## Document text
####################

To create a simple and easy-to-fabricate optical pH sensor, we recently described an LW-based pH sensor using stacked waveguide layers of chitosan (pH-sensitive) on top of agarose (pH-insensitive) [32]. The chitosan layer was doped with the dye reactive blue 4 (RB4) to induce a dip in reflectivity at the resonance angles of both the agarose and chitosan waveguides. The agarose layer acted as a reference for reducing common-mode effects such as temperature and sample refractive index changes by a factor of 7, while allowing pH measurements between 3 and 9.
The use of natural materials such as agarose and chitosan presents challenges in ensuring reproducible sensor fabrication as there are natural variations, even in different batches from the same manufacturer. Indeed, rigorous purification is required to ensure that chitosan in particular produces reproducible results [33]. To overcome many of the disadvantages of natural materials, the present work describes a pH sensor based on LWs fabricated from synthetic hydrogels. The resulting LW sensor comprises a thin layer of pH-responsive hydrogel on a glass substrate, requiring no complex fabrication and giving a usable response between pH 4 and 7. This type of sensor falls between purely refractometric and volumetric sensors, as the LW mode occupies the entire thickness of the hydrogel layer. As such, it senses the optical thickness of the hydrogel layer—the product of the physical thickness and refractive index. The sensor itself is very simple, consisting of a glass substrate with a cast hydrogel layer on top. No dye, fluorophore, nanoparticles, optical fibers, metal layers, or micro/nanostructures are required to make a working pH sensor, unlike most of the sensors discussed above.

####################

[Extracted data entries]

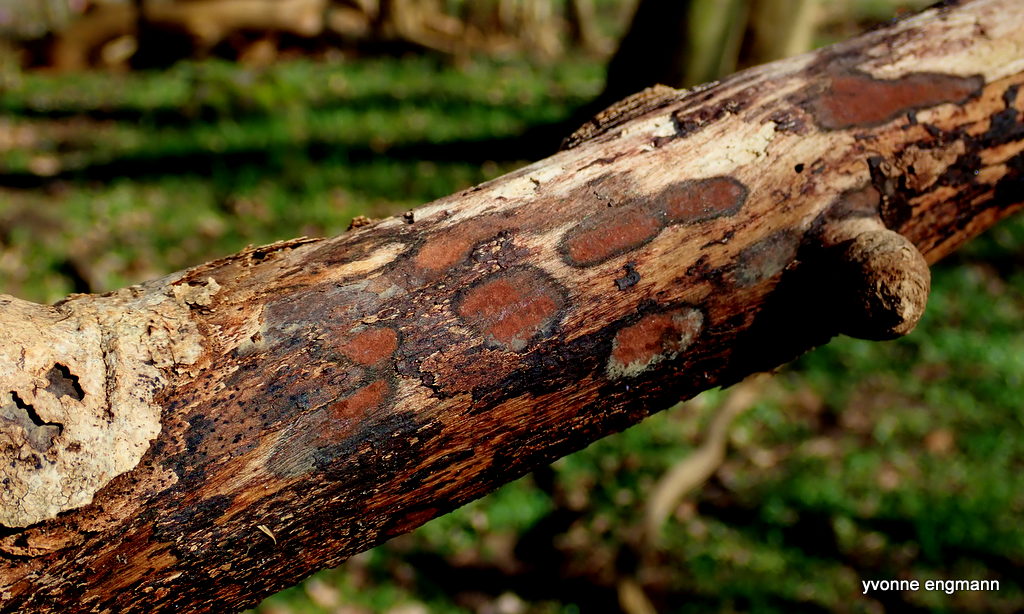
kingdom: Fungi
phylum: Ascomycota
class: Sordariomycetes
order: Xylariales
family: Hypoxylaceae
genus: Hypoxylon
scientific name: Hypoxylon petriniae
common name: nedsænket kulbær
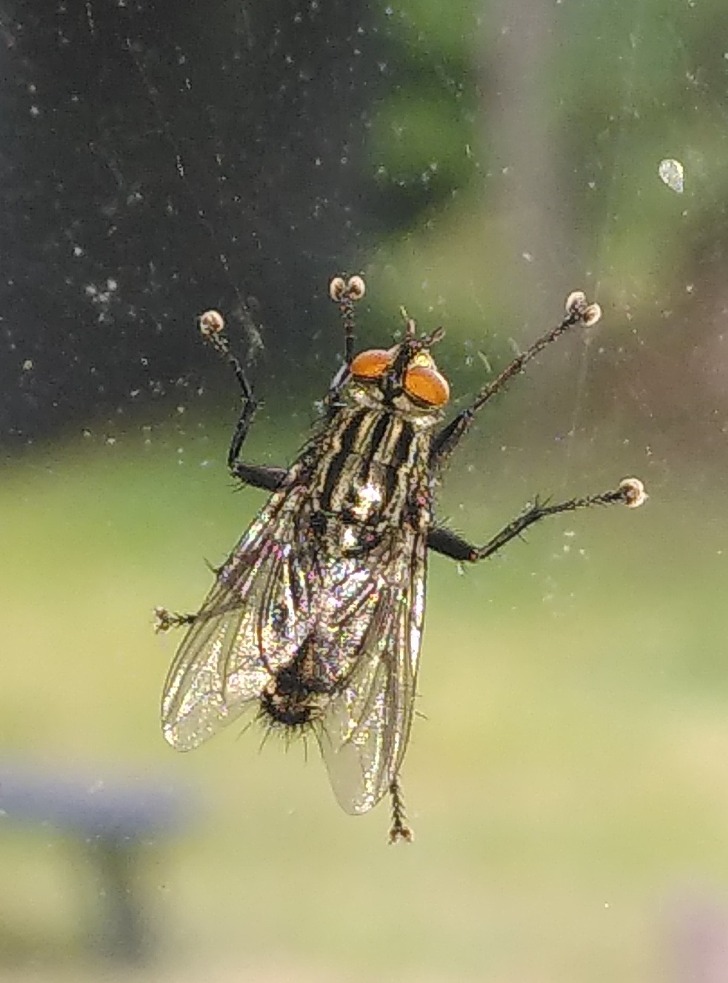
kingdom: Animalia
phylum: Arthropoda
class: Insecta
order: Diptera
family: Sarcophagidae
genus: Sarcophaga
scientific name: Sarcophaga
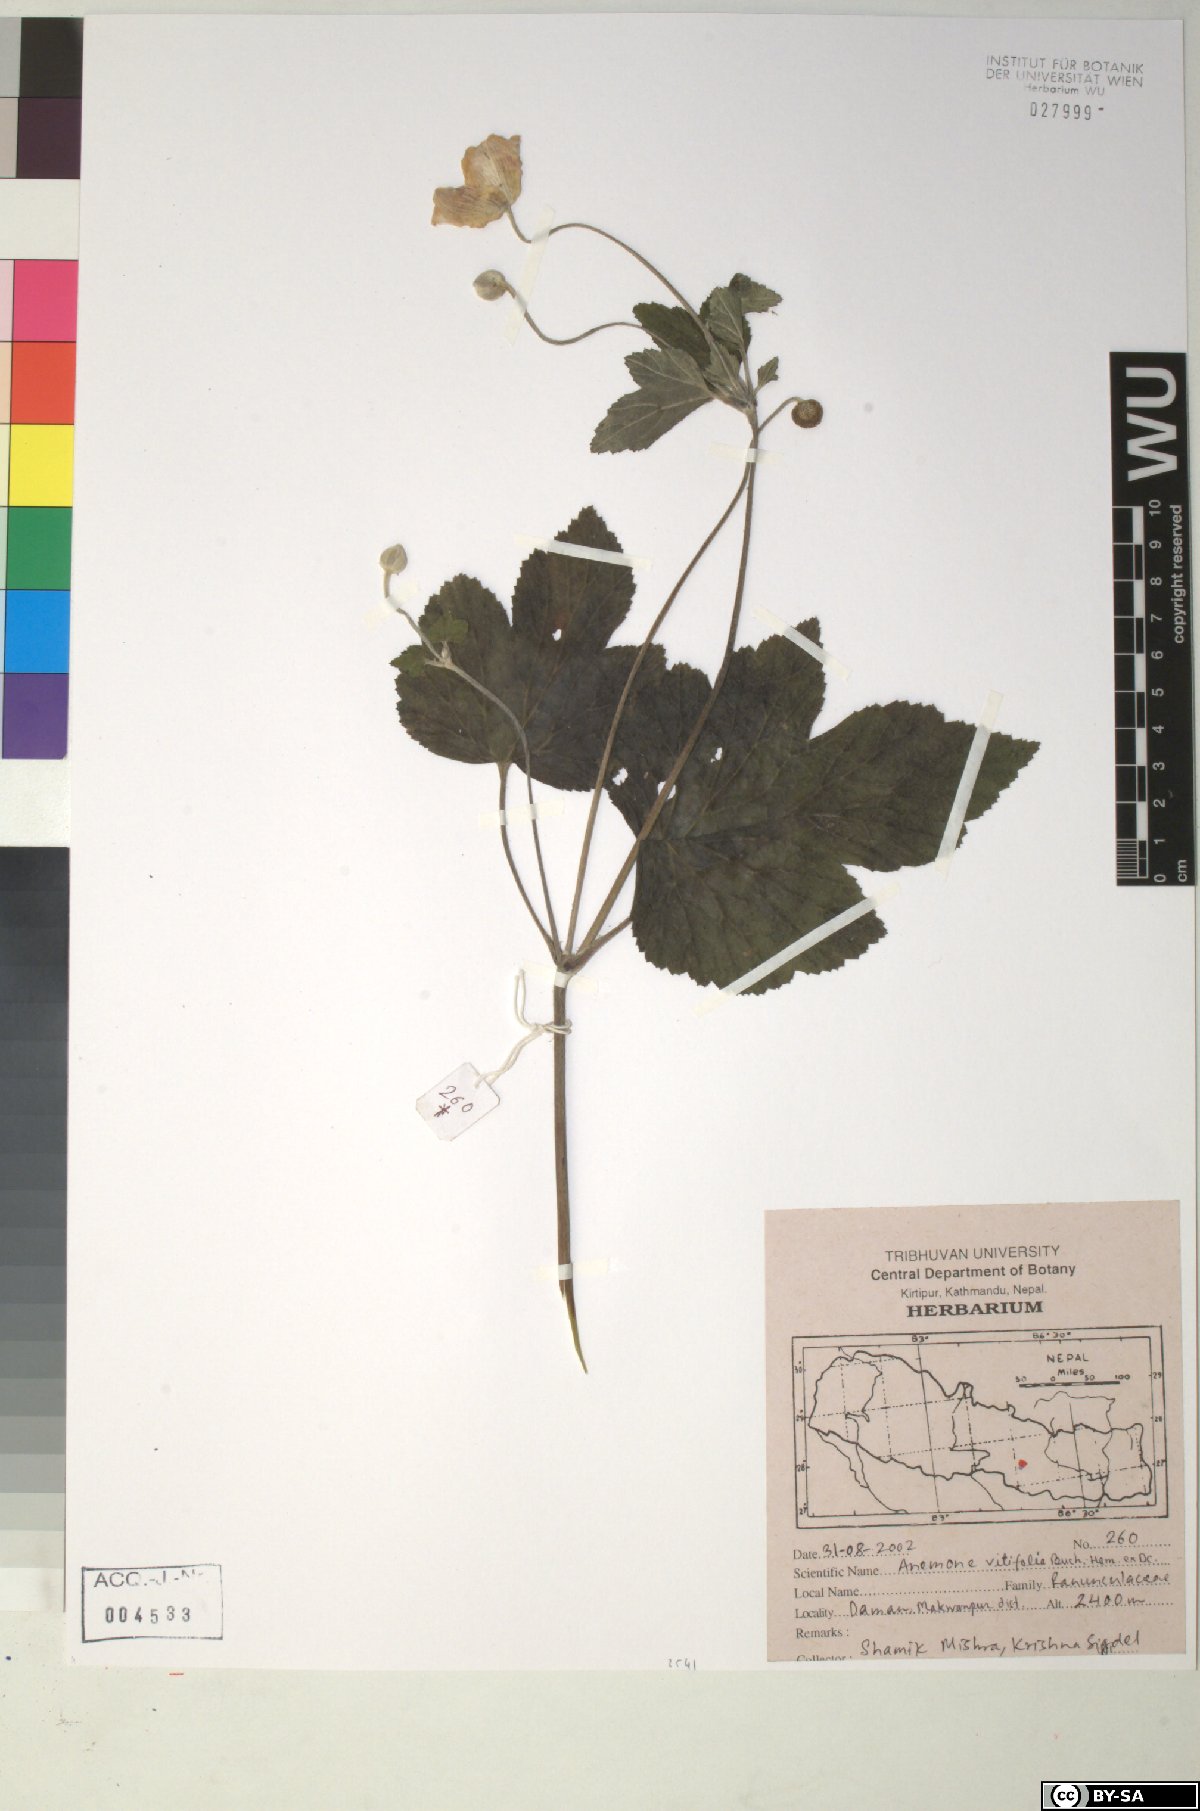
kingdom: Plantae
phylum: Tracheophyta
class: Magnoliopsida
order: Ranunculales
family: Ranunculaceae
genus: Eriocapitella
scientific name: Eriocapitella vitifolia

####################

## Short problem A
In the records, rewrite everything from the line containing "genus: Sarcophaga" down to the end of the records, replacing "scientific name" with "binomial name" and leaving all else unchanged. Omit the pictures.
## Short problem B
Write the next part of the passage on optical pH sensors, picking up after its final sentence.
The passage on optical pH sensors and the records are unrelated to each other.

## Exercise response A
genus: Sarcophaga
binomial name: Sarcophaga
kingdom: Plantae
phylum: Tracheophyta
class: Magnoliopsida
order: Ranunculales
family: Ranunculaceae
genus: Eriocapitella
binomial name: Eriocapitella vitifolia

## Exercise response B
This type of sensor is well suited to, for example, environmental monitoring as it could, in principle, be developed into a probe for insertion into pipelines or for dipping into watercourses. The simplicity of the sensor also means that it could be fabricated in volume at low cost. It could also be used in healthcare applications for ex vivo blood pH measurement as only tiny sample volumes (10–20 µL) are required.
2. Materials and Methods
2.1. Chemicals and Materials
We purchased 1.2–1.5 mm thick microscope glass slides (MIC2154) from Scientific Laboratory Supplies (Nottingham, UK). Acrylamide 40% (w/v), N, N-methylene bisacrylamide, ammonium persulfate (APS), N, N, N′, N′-tetramethylethylenediamine (TEMED), ethanol, polystyrene latex beads (1.1 µm mean particle size), mono-, di-and tri-basic sodium phosphate salts, 1 M sodium hydroxide, 1 M hydrochloric acid, sodium chloride, urea, aluminum sulfate, calcium chloride, and humic acid were procured from Sigma Aldrich (Gillingham, UK). Decon 90 and Cargille refractive index matching immersion oil type B were procured from Fisher Scientific (Loughborough, UK). N-[3-(dimethylamino)propyl]methacrylamide (DMA) was procured from ABCR (Karlsruhe, Germany). Chloro(dimethyl)vinylsilane (CDMVS) was purchased from TCI Chemicals (Oxford, UK). Nitrile O-rings were purchased from Ashton Seals (Barnsley, UK). Bootlace ferrules were bought from RS Components (Corby, UK).
2.2. Fabrication of LWs
LWs were fabricated by depositing hydrogel films on glass slides via casting. A schematic showing the procedure of casting is provided in Figure 1.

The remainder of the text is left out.